I am calling variants from ~100 samples jointly with the consensus caller in bcftools. I request the DP4 field (deprecated) which reports the number of reads which support [reference_forward, reference_reverse, variant_forward, variant_reverse]. The genotype provided in the GT fields often disagrees with what is contained in the DP4 field. Example sample 3 and sample 5 have a heterozygous GT despite having respectively only one reference supporting read or no read at all:
CHROM: chrom15 POS: 11169 REF G ALT A FORMAT : GT:PL:DP:SP:DP4:ADF:ADR:AD sample1 0/0:0,9,89:3:0:1,2,0,0:1,0:2,0:3,0 sample2 0/0:0,9,80:3:0:2,1,0,0:2,0:1,0:3,0 sample3 0/1:0,3,25:1:0:1,0,0,0:1,0:0,0:1,0 sample4 0/0:0,6,58:2:0:1,1,0,0:1,0:1,0:2,0 sample5 0/1:0,0,0:0:0:0,0,0,0:0,0:0,0:0,0 sample6 0/1:0,3,26:1:0:0,1,0,0:0,0:1,0:1,0 sample7 1/1:67,6,0:2:0:0,0,0,2:0,0:0,2:0,2 sample8 1/1:54,6,0:2:0:0,0,1,1:0,1:0,1:0,2 sample9 0/1:0,0,0:0:0:0,0,0,0:0,0:0,0:0,0
Below is the genuine line in the the bcf:
chrom15 11169 . G A 999 . DP=268;VDB=0.049104;SGB=10.9066;RPB=0.295564;MQB=0.913243;MQSB=0.000116646;BQB=0.145125;MQ0F=0;AF1=0.524266;G3=0.370806,0.212478,0.416716;HWE=0.000166307;AC1=182;DP4=57,69,59,79;MQ=37;FQ=999;PV4=0.710785,0.0623765,1,1 GT:PL:DP:SP:DP4:ADF:ADR:AD 0/0:0,9,89:3:0:1,2,0,0:1,0:2,0:3,0 0/0:0,9,80:3:0:2,1,0,0:2,0:1,0:3,0 0/1:0,3,25:1:0:1,0,0,0:1,0:0,0:1,0 0/0:0,6,58:2:0:1,1,0,0:1,0:1,0:2,0 0/1:0,0,0:0:0:0,0,0,0:0,0:0,0:0,0 0/1:0,3,26:1:0:0,1,0,0:0,0:1,0:1,0 1/1:67,6,0:2:0:0,0,0,2:0,0:0,2:0,2 1/1:54,6,0:2:0:0,0,1,1:0,1:0,1:0,2 0/1:0,0,0:0:0:0,0,0,0:0,0:0,0:0,0 0/1:0,3,37:1:0:0,1,0,0:0,0:1,0:1,0 etc
I checked in a viewer if the DP4 fields are indeed correct and they are (a single read supporting reference in sample 3, and nothing in sample 5, as well as a correct report for all the other samples). Some samples do support a G->A SNP and those have a GT=1/1 field.

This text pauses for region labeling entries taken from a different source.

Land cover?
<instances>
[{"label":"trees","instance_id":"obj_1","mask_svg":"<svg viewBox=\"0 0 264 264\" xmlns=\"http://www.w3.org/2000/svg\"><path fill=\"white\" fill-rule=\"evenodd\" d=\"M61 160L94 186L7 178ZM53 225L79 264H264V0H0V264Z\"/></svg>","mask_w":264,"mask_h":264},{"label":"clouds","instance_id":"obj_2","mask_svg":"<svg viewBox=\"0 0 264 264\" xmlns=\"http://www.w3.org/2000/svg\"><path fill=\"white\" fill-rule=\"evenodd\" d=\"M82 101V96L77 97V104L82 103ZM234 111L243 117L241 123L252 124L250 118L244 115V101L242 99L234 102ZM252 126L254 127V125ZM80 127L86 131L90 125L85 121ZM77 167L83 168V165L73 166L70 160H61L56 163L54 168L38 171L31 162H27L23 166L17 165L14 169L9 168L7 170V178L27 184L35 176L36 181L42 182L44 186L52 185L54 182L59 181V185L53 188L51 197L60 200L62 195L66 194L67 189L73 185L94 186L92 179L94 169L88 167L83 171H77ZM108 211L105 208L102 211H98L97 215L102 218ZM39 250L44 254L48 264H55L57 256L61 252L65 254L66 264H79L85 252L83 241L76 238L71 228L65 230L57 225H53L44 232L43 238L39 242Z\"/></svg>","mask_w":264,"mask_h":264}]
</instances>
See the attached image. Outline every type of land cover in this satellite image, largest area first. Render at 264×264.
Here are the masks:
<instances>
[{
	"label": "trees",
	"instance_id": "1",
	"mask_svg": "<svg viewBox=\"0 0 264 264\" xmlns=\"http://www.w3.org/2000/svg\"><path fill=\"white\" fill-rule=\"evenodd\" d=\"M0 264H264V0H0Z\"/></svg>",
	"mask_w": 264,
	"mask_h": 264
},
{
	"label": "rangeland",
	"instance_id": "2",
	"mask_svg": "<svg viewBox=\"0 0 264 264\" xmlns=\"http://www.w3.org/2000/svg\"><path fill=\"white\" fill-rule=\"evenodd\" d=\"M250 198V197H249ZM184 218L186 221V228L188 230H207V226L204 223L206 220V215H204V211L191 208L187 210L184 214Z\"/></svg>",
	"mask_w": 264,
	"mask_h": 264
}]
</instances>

My question is, why bcftools call sets the samples 3 and 5 as heterozygous calls? Is there anything beyond read information that is taken into account that could influence the call this much?
The whole region is not heterozygous and there is no other SNP in the 200 positions before and after this one that could motivate a default call to heterozygous.
The solution is to use the bcftools multi-caller option -m . This seems to solve a large portion of the discrepancy between dp4 tags and GT field. However some problems remain like a heterozygous call with a 0,0,1,0 dp4 field. Maybe the environment of the position has an influence.